By Eileen Fisher

The government’s Essential Freshwater policy aims to reverse past damage within a generation so that all New Zealand’s waterways are in a healthy state, and Freshwater Farm Plans will be part of the solution, Bryan Smith, chief advisor for the Ministry for the Environment says.

In a keynote address to the 34th Farmed Landscapes Research Centre virtual workshop in February, Bryan said the policy also aimed to stop further degradation of freshwater and to show material improvements in quality within five years.

Eventually all commercial farmers and growers will be required to have a Freshwater Farm Plan (FW-FP) which is certified and audited by accredited professionals.

“The plans will allow bespoke solutions tailored to each farm and can avoi d lots of rules and the requirement for resource consents.”

The FWFP will “provide a new regulatory tool under the Resource Management Act (RMA) and any replacement for the act”.

“The Minister for the Environment is clear that he expects Freshwater Farm Plans to transfer to any future new planning system or RMA reform, so we are working under the assumption that this new tool is here to stay. It brings all relevant national direction and regional plan requirements together in one place and relates them to the farm,” Bryan said.

FW-FP plans will allow for national consistency, inter-regional operability and bring economies of scale to farm planning.

“The infrastructure, systems and relationships created by the regulatory system provide many future opportunities outside of freshwater solutions. They can link up with climate change responses and biodiversity measures and provide information the marketplace expects including assurance of environmental performance.”

New FW-FPs will build on the work many farmers and growers are already doing. “The primary sector has played a leadership role in the development of industry assurance programmes (IAP), many of which have an environmental component.

“These programmes would need to be updated or adapted if they are to deliver a freshwater farm plan that meets the requirements of Part 9A of the RMA,” Bryan said. No programmes meet all the requirements of that part of the RMA yet, but some are closer than others.

“We propose a system where industry programmes can be assessed and recognised as being appropriate to deliver freshwater farm plans that meet the requirements of the RMA and many sectors have already engaged on this.”

Bryan said the FW-FPs provide for orderly transition. “But more importantly, allows sectors to integrate FW-FP requirements into their food safety, consumer assurance and environmental systems.”

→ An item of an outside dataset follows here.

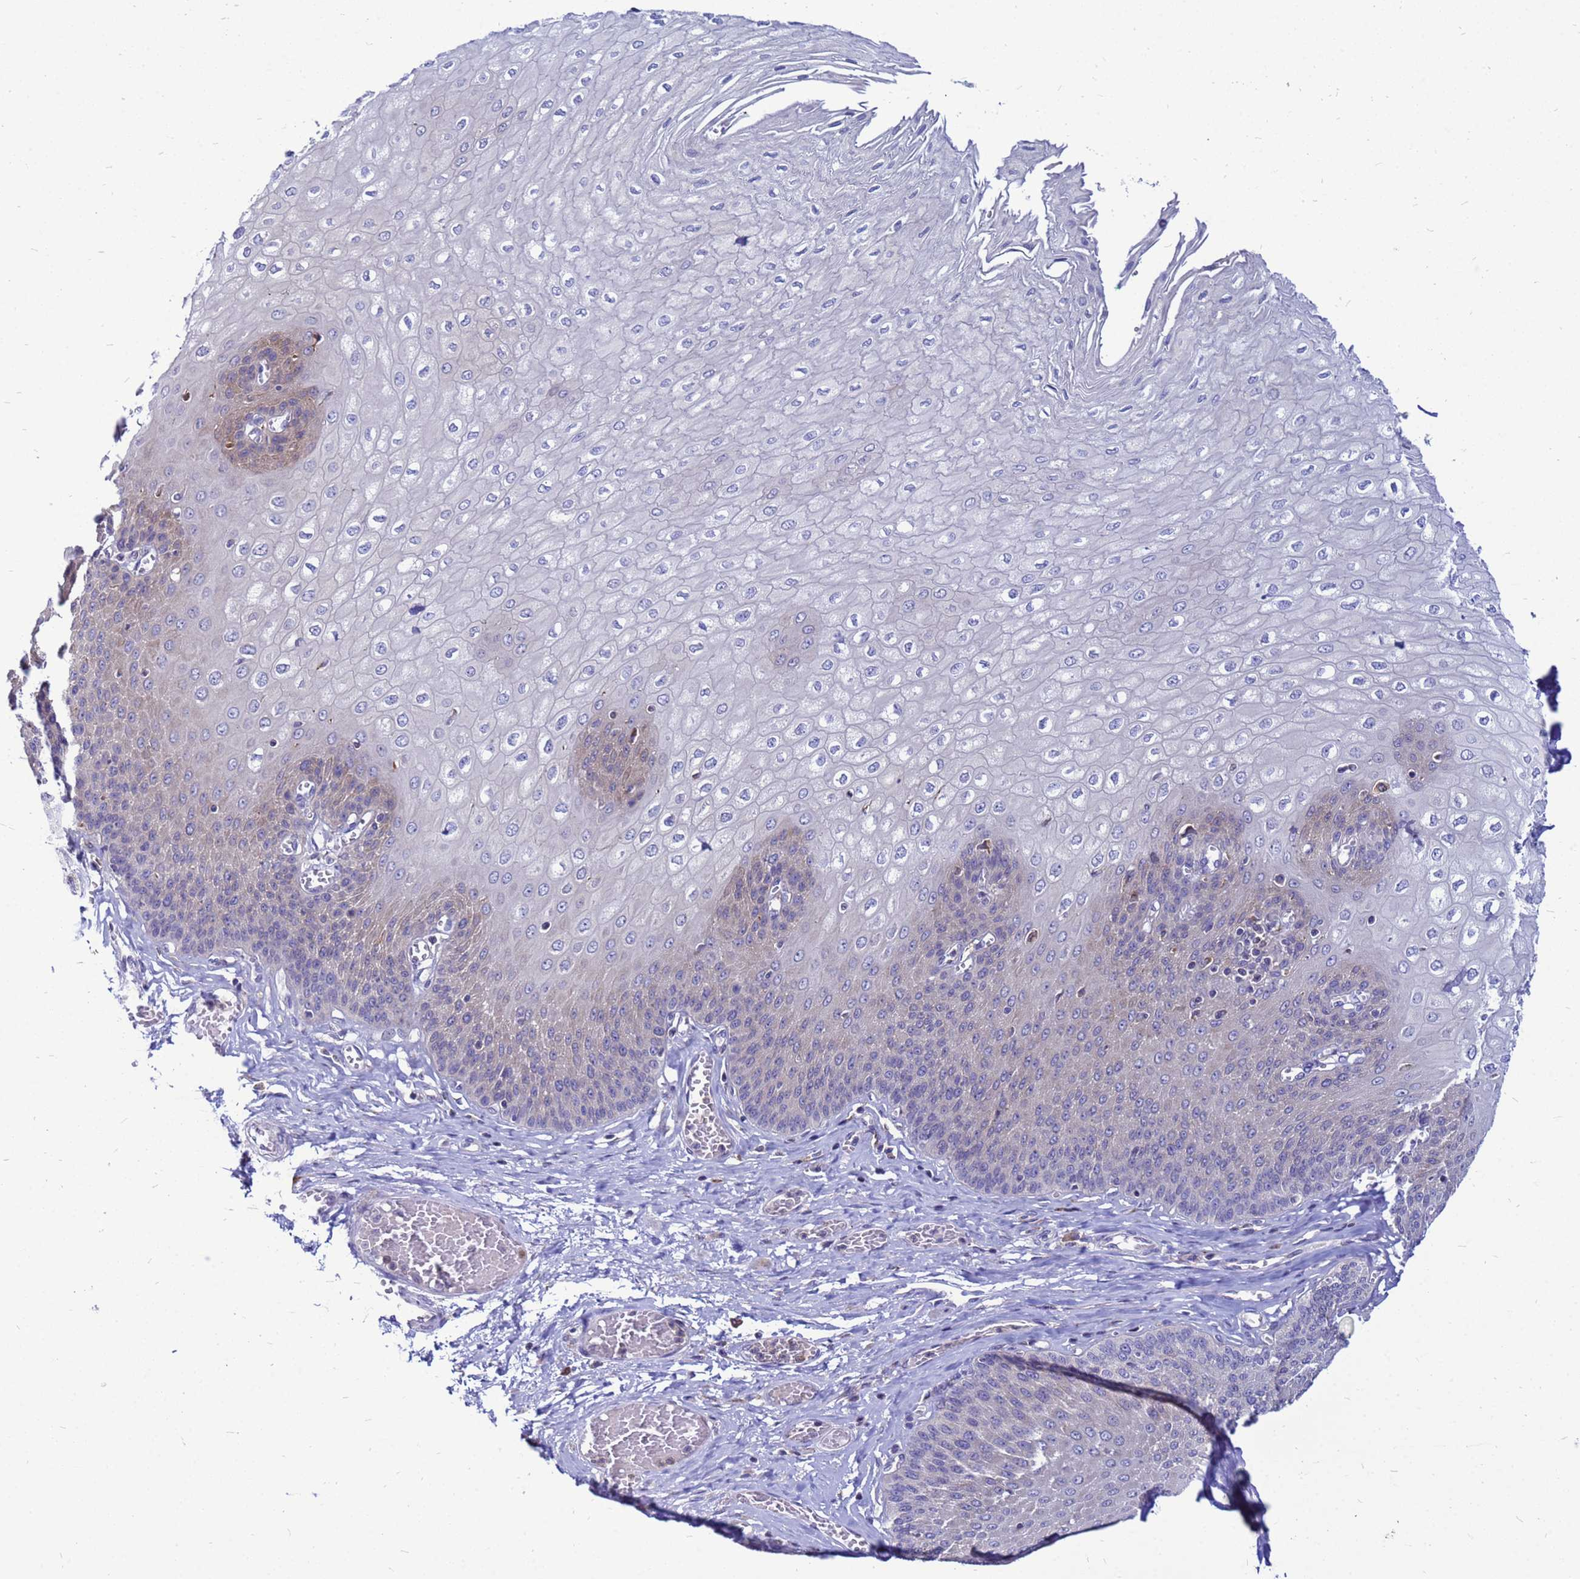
{"staining": {"intensity": "weak", "quantity": "<25%", "location": "cytoplasmic/membranous"}, "tissue": "esophagus", "cell_type": "Squamous epithelial cells", "image_type": "normal", "snomed": [{"axis": "morphology", "description": "Normal tissue, NOS"}, {"axis": "topography", "description": "Esophagus"}], "caption": "Squamous epithelial cells show no significant positivity in normal esophagus. (DAB (3,3'-diaminobenzidine) IHC visualized using brightfield microscopy, high magnification).", "gene": "FHIP1A", "patient": {"sex": "male", "age": 60}}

Regional councils will be developing regional freshwater plans that implement the National Policy Statement for Freshwater 2020, to be notified by December 2024.

“Councils must set visions and values; environmental outcomes aligned to those; set resource use limits to achieve the outcomes; timeframes and milestones; then establish rules, programmes and action plans, to achieve the milestones.”

The FW-FP need to reflect regional council rules and where they are more stringent than what would otherwise be in a plan, (especially in heavily overallocated catchments eg for nitrogen) then the more stringent rules will apply.

The ministry is designing a system to establish a national body to accredit people with the necessary competencies and experience to become FW-FP certifiers.

“Regional councils will appoint certifiers in their region. The national body will also manage the quality assurance of the certification system. Certifiers will be able to work with farmers, as advisers, to develop the FW-FP, although there will be no requirement for farmers to use an adviser.

“Plans will be certified every three to five years. In the case of significant farm change, plans may need to be redeveloped and certified.”

Auditors, who will assess whether a farm complies with the certified FW-FP will be appointed by regional councils and farmers will engage and pay the auditors. Audits will be conducted on a regular basis with shorter periods for re-audit where issues are found.

Bryan said FW-FP will need to reflect the context of the catchment in which a farm or orchard is located, and any council can set rules and limits.

“The plans can include farmers’ broader aspirations and vision for their farms, but these elements of the plan are not enforceable. The system is more tailored to unique farm situations rather than fixed rules and is also better suited to diffuse discharges than current tools.

“The plans allow farmers to understand what they need to do, with information all in one place. They provide key implementation too for councils and compliment resource consent and plan rules.”

Bryan says the FW-FPs can build stronger links between research and innovation and onfarm actions, and there are opportunities for their application to extend to other environmental issues.

The implementation of the FW-FP will take time with the roll out starting this year with building a workforce, capacity and capability.

“There are lots of opportunities and challenges here and this is an exciting field to be involved in which will bring material changes to fresh water going forward.”